■ WORK INSTRUCTIONS: Every entry must be transcribed exactly. Pictures are not part of the copy.

Segment Start: DATA

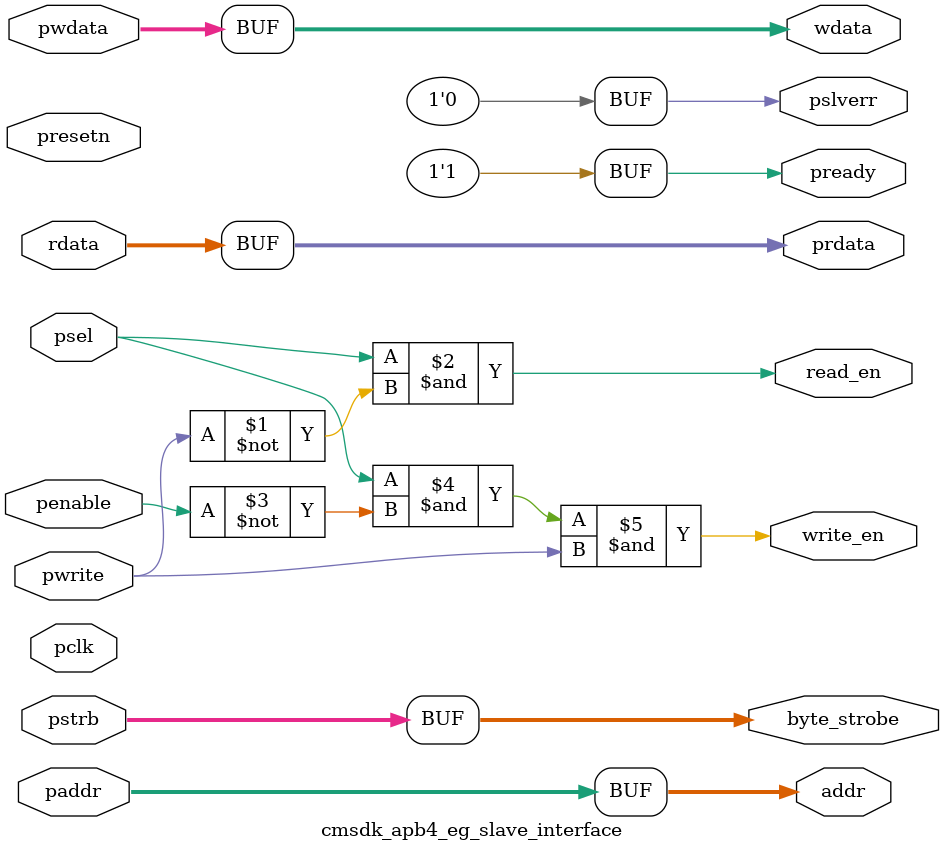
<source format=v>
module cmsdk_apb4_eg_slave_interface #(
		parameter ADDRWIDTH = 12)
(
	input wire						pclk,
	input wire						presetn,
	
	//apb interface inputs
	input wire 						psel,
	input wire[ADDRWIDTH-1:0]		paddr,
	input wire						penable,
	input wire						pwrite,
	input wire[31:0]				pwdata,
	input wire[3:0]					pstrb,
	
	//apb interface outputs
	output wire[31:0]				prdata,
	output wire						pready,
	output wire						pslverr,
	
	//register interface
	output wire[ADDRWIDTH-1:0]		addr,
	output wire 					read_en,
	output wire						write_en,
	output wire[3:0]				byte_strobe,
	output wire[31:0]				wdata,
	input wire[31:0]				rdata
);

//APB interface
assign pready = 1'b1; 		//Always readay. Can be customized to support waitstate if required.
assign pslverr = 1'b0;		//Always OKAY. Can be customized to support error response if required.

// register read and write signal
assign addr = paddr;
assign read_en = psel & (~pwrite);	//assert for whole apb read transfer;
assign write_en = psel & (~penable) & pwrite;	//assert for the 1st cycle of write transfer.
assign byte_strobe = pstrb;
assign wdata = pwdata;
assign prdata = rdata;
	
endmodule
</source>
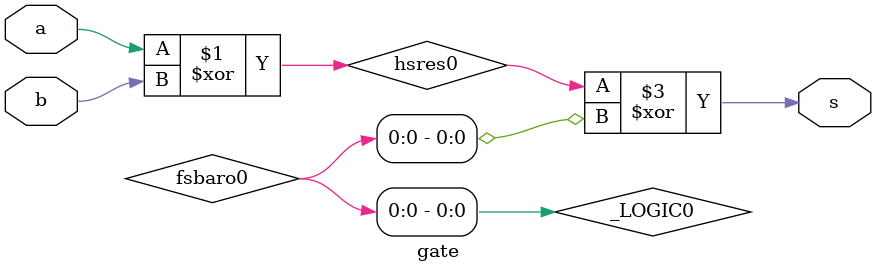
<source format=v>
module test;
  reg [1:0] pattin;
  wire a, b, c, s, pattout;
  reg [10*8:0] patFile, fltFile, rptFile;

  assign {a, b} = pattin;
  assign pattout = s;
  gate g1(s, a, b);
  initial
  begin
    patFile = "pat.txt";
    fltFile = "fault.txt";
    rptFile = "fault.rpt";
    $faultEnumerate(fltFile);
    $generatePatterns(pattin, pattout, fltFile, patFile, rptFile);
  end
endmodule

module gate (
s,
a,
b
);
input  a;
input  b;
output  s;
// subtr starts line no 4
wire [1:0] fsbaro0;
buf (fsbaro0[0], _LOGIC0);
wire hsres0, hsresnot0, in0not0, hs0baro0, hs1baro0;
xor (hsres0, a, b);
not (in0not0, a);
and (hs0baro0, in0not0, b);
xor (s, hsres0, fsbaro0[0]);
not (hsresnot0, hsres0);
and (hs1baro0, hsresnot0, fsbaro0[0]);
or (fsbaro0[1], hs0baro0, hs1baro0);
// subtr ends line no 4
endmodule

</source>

Segment End: DATA

■ EXERCISE RESPONSE:
<source format=v>
module cmsdk_apb4_eg_slave_interface #(
		parameter ADDRWIDTH = 12)
(
	input wire						pclk,
	input wire						presetn,
	
	//apb interface inputs
	input wire 						psel,
	input wire[ADDRWIDTH-1:0]		paddr,
	input wire						penable,
	input wire						pwrite,
	input wire[31:0]				pwdata,
	input wire[3:0]					pstrb,
	
	//apb interface outputs
	output wire[31:0]				prdata,
	output wire						pready,
	output wire						pslverr,
	
	//register interface
	output wire[ADDRWIDTH-1:0]		addr,
	output wire 					read_en,
	output wire						write_en,
	output wire[3:0]				byte_strobe,
	output wire[31:0]				wdata,
	input wire[31:0]				rdata
);

//APB interface
assign pready = 1'b1; 		//Always readay. Can be customized to support waitstate if required.
assign pslverr = 1'b0;		//Always OKAY. Can be customized to support error response if required.

// register read and write signal
assign addr = paddr;
assign read_en = psel & (~pwrite);	//assert for whole apb read transfer;
assign write_en = psel & (~penable) & pwrite;	//assert for the 1st cycle of write transfer.
assign byte_strobe = pstrb;
assign wdata = pwdata;
assign prdata = rdata;
	
endmodule
</source>
<source format=v>
module test;
  reg [1:0] pattin;
  wire a, b, c, s, pattout;
  reg [10*8:0] patFile, fltFile, rptFile;

  assign {a, b} = pattin;
  assign pattout = s;
  gate g1(s, a, b);
  initial
  begin
    patFile = "pat.txt";
    fltFile = "fault.txt";
    rptFile = "fault.rpt";
    $faultEnumerate(fltFile);
    $generatePatterns(pattin, pattout, fltFile, patFile, rptFile);
  end
endmodule

module gate (
s,
a,
b
);
input  a;
input  b;
output  s;
// subtr starts line no 4
wire [1:0] fsbaro0;
buf (fsbaro0[0], _LOGIC0);
wire hsres0, hsresnot0, in0not0, hs0baro0, hs1baro0;
xor (hsres0, a, b);
not (in0not0, a);
and (hs0baro0, in0not0, b);
xor (s, hsres0, fsbaro0[0]);
not (hsresnot0, hsres0);
and (hs1baro0, hsresnot0, fsbaro0[0]);
or (fsbaro0[1], hs0baro0, hs1baro0);
// subtr ends line no 4
endmodule

</source>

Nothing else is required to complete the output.